页面节选:
· · ·
前期研究表明热应激导致猪/大鼠空肠肠绒毛顶端缺血损伤，自噬水平升高，miR-23b显著下降， L-Arg可缓解动物肠道热损伤。MiR23b在热损伤中是否通过其靶基因对细胞自噬调控？L-Arg如何调控热损伤中自噬机制？针对上述问题，本项目采用miRNA海绵，特异性抑制小肠上皮细胞IPEC-1/IEC-6中miR23b表达，结合热应激深度测序数据，运用靶基因预测软件研究miR23b与自噬相关靶基因ATG12的关系，并通过荧光素酶报告基因验证。复制热应激模型及miR23b抑制热应激模型，光镜及电镜观察细胞形态及自噬体， LC3II，mTOR、Casp12等评价自噬变化，探讨miR23b对热损伤中靶基因与自噬的调节，对关键信号通路的调控；研究L-Arg对热损伤细胞miR23b的调控及对自噬的调控机制。通过靶动物回归实验，选择关键靶点在猪热应激试验中验证。本课题为缓解肠道热损伤机制提供新的理论支持。

Previous studies showed that the microcirculation ischemia of jejunum villus happened in both pig and rat in heat stress. The level of autophagy increased at the top of jejunum villus, miR-23b significantly decreased, and L-Arg relieve the thermal damage of small intestine. However, what is the target gene of autophagy in intestinal epithelial cell thermal damage and how miR23b regulates its predicted target gene and autophagy? How L-Arg relieves the injury of jejunum and regulates miR23b and autophagy? In response to these problems, this study used miRNA sponge, specific inhibit the expression of miR23b in epithelial cells of small intestine (IPEC-1/IEC-6). Integrated with deep sequencing data of heat stress, predicted the target gene—an autophagy related target gene ATG12-- of miR23b by target gene prediction software (miRDB/PICTAR) .Then verifies through the Luciferase Report Gene assay. This study copies the heat stress model and miR23b Inhibition heat stress model, observes the ultrastructure of autophagosome by microscope and TEM, detects LC3II, mTOR, Casp12 and others to evaluate the autophagy changes, explores the regulation of miR23b and related signaling pathways in the thermal damage, and studies the regulation of L-Arg on miR23b and autophagy in IPEC-1/IEC-6 in thermal damage. Finally, verifies the key target of autophagy in pigs in heat stress induced injury. The study aims to provide the theoretical basis of the mechanism of intestinal thermal damage.
· · ·
数据摘录:
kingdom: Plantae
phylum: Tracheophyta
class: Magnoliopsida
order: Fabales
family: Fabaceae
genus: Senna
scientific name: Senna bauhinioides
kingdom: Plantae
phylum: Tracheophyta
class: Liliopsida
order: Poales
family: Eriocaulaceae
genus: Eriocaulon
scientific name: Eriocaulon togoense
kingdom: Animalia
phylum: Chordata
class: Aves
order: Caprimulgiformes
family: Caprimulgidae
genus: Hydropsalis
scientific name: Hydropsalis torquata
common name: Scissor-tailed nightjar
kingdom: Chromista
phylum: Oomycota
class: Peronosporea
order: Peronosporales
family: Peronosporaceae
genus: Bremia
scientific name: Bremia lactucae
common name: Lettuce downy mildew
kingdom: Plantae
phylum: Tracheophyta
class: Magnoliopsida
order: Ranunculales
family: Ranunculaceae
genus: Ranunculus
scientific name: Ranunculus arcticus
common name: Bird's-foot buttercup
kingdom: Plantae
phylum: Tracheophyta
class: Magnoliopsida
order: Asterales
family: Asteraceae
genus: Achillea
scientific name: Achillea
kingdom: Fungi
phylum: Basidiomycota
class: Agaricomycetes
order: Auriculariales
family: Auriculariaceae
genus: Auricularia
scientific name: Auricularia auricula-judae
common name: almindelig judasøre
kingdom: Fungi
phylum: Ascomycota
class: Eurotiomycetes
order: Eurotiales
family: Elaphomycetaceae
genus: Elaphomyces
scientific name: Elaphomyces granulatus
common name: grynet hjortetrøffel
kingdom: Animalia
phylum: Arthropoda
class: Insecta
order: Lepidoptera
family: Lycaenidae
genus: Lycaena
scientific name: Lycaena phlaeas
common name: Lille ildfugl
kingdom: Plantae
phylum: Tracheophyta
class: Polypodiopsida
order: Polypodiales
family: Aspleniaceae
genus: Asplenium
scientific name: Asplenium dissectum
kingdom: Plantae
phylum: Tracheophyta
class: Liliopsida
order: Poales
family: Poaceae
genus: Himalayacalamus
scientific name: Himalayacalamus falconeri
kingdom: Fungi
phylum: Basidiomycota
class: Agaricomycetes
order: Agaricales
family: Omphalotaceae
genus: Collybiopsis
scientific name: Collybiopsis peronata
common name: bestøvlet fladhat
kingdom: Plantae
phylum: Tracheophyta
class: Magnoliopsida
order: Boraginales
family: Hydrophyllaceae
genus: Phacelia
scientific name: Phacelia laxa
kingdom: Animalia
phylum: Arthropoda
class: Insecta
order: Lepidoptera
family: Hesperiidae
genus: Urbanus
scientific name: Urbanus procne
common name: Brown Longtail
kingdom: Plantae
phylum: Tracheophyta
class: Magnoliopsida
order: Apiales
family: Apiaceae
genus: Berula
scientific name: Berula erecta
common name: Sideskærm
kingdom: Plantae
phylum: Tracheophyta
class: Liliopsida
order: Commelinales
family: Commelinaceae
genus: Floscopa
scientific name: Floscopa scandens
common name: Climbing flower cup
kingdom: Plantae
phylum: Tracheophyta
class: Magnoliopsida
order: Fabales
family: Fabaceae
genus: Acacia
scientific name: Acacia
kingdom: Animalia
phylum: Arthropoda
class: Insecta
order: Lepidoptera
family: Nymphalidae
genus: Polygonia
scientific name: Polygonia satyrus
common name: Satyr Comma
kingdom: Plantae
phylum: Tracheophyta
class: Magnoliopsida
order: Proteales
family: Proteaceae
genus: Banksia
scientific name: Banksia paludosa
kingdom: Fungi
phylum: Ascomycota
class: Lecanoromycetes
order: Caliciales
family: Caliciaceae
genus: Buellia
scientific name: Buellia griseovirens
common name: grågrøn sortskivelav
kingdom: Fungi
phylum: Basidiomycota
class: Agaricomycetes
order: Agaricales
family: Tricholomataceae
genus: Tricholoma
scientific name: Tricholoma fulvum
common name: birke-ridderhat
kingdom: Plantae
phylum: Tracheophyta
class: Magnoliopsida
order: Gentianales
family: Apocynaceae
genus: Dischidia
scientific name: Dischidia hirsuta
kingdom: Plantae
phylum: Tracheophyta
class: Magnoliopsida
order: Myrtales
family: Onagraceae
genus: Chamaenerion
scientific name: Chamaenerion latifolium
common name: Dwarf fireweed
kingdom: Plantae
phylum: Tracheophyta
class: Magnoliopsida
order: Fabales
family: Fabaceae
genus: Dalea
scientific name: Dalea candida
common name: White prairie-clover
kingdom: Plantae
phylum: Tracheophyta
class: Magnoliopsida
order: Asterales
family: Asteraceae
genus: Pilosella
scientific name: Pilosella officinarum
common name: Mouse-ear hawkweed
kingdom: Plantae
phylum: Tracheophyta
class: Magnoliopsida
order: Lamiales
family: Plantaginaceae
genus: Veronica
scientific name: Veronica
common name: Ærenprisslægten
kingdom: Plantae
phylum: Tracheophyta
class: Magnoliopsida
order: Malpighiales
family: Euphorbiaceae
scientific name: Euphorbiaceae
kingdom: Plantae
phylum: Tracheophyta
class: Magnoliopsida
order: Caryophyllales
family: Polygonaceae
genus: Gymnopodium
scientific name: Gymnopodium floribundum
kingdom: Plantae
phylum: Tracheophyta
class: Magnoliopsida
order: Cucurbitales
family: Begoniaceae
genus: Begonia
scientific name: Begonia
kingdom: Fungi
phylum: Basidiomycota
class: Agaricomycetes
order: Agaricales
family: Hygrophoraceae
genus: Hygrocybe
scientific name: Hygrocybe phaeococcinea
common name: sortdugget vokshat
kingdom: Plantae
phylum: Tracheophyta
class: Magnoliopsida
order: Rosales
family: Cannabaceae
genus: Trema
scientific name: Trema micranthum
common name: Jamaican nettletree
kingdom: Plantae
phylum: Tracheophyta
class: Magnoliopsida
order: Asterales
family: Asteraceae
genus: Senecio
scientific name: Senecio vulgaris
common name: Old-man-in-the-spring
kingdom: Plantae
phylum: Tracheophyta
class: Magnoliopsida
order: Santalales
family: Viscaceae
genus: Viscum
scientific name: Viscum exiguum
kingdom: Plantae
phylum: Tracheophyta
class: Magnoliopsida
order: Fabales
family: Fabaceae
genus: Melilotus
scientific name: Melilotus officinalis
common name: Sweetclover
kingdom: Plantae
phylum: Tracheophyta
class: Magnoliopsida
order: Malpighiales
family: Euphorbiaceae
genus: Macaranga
· · ·
工作任务: 按页面节选所述，miR23b与自噬相关靶基因ATG12的关系是用什么方法验证的？

任务结果: 用荧光素酶报告基因验证。